> _What to work on_:
Print the data that follows exactly, leaving nothing out.
Records for processing below:
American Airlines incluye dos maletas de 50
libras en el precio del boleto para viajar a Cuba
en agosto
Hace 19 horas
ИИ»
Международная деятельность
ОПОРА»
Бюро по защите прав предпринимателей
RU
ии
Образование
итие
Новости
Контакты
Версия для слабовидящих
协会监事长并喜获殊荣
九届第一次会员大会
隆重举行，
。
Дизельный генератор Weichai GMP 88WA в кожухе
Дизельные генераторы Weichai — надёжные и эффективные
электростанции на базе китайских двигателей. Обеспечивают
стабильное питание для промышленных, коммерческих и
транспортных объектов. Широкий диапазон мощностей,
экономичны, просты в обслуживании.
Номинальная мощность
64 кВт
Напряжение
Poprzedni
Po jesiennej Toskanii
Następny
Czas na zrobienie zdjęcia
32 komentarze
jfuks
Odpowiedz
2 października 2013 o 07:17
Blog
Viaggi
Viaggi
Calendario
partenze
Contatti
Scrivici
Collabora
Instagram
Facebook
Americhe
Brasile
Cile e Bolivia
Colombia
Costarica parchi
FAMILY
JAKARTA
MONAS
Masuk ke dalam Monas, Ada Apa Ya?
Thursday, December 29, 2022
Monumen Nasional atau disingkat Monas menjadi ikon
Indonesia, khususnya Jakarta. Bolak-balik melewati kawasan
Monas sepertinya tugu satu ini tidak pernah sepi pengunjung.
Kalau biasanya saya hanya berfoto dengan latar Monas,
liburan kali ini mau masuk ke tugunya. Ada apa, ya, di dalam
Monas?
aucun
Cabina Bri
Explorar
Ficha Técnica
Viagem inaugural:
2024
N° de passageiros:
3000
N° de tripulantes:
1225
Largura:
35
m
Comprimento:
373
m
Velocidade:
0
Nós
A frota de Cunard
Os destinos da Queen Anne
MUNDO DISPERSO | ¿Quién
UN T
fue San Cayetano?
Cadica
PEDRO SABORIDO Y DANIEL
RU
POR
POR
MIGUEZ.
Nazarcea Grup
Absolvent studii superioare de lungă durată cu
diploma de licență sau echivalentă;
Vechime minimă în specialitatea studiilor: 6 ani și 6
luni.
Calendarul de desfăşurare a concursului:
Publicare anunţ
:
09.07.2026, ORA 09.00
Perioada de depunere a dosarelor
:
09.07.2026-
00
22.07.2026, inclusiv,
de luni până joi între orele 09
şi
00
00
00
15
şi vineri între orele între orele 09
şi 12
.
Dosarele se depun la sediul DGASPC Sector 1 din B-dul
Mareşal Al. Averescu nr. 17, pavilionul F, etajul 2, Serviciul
End of Records for processing.
> _Expected answer_:
American Airlines incluye dos maletas de 50
libras en el precio del boleto para viajar a Cuba
en agosto
Hace 19 horas
ИИ»
Международная деятельность
ОПОРА»
Бюро по защите прав предпринимателей
RU
ии
Образование
итие
Новости
Контакты
Версия для слабовидящих
协会监事长并喜获殊荣
九届第一次会员大会
隆重举行，
。
Дизельный генератор Weichai GMP 88WA в кожухе
Дизельные генераторы Weichai — надёжные и эффективные
электростанции на базе китайских двигателей. Обеспечивают
стабильное питание для промышленных, коммерческих и
транспортных объектов. Широкий диапазон мощностей,
экономичны, просты в обслуживании.
Номинальная мощность
64 кВт
Напряжение
Poprzedni
Po jesiennej Toskanii
Następny
Czas na zrobienie zdjęcia
32 komentarze
jfuks
Odpowiedz
2 października 2013 o 07:17
Blog
Viaggi
Viaggi
Calendario
partenze
Contatti
Scrivici
Collabora
Instagram
Facebook
Americhe
Brasile
Cile e Bolivia
Colombia
Costarica parchi
FAMILY
JAKARTA
MONAS
Masuk ke dalam Monas, Ada Apa Ya?
Thursday, December 29, 2022
Monumen Nasional atau disingkat Monas menjadi ikon
Indonesia, khususnya Jakarta. Bolak-balik melewati kawasan
Monas sepertinya tugu satu ini tidak pernah sepi pengunjung.
Kalau biasanya saya hanya berfoto dengan latar Monas,
liburan kali ini mau masuk ke tugunya. Ada apa, ya, di dalam
Monas?
aucun
Cabina Bri
Explorar
Ficha Técnica
Viagem inaugural:
2024
N° de passageiros:
3000
N° de tripulantes:
1225
Largura:
35
m
Comprimento:
373
m
Velocidade:
0
Nós
A frota de Cunard
Os destinos da Queen Anne
MUNDO DISPERSO | ¿Quién
UN T
fue San Cayetano?
Cadica
PEDRO SABORIDO Y DANIEL
RU
POR
POR
MIGUEZ.
Nazarcea Grup
Absolvent studii superioare de lungă durată cu
diploma de licență sau echivalentă;
Vechime minimă în specialitatea studiilor: 6 ani și 6
luni.
Calendarul de desfăşurare a concursului:
Publicare anunţ
:
09.07.2026, ORA 09.00
Perioada de depunere a dosarelor
:
09.07.2026-
00
22.07.2026, inclusiv,
de luni până joi între orele 09
şi
00
00
00
15
şi vineri între orele între orele 09
şi 12
.
Dosarele se depun la sediul DGASPC Sector 1 din B-dul
Mareşal Al. Averescu nr. 17, pavilionul F, etajul 2, Serviciul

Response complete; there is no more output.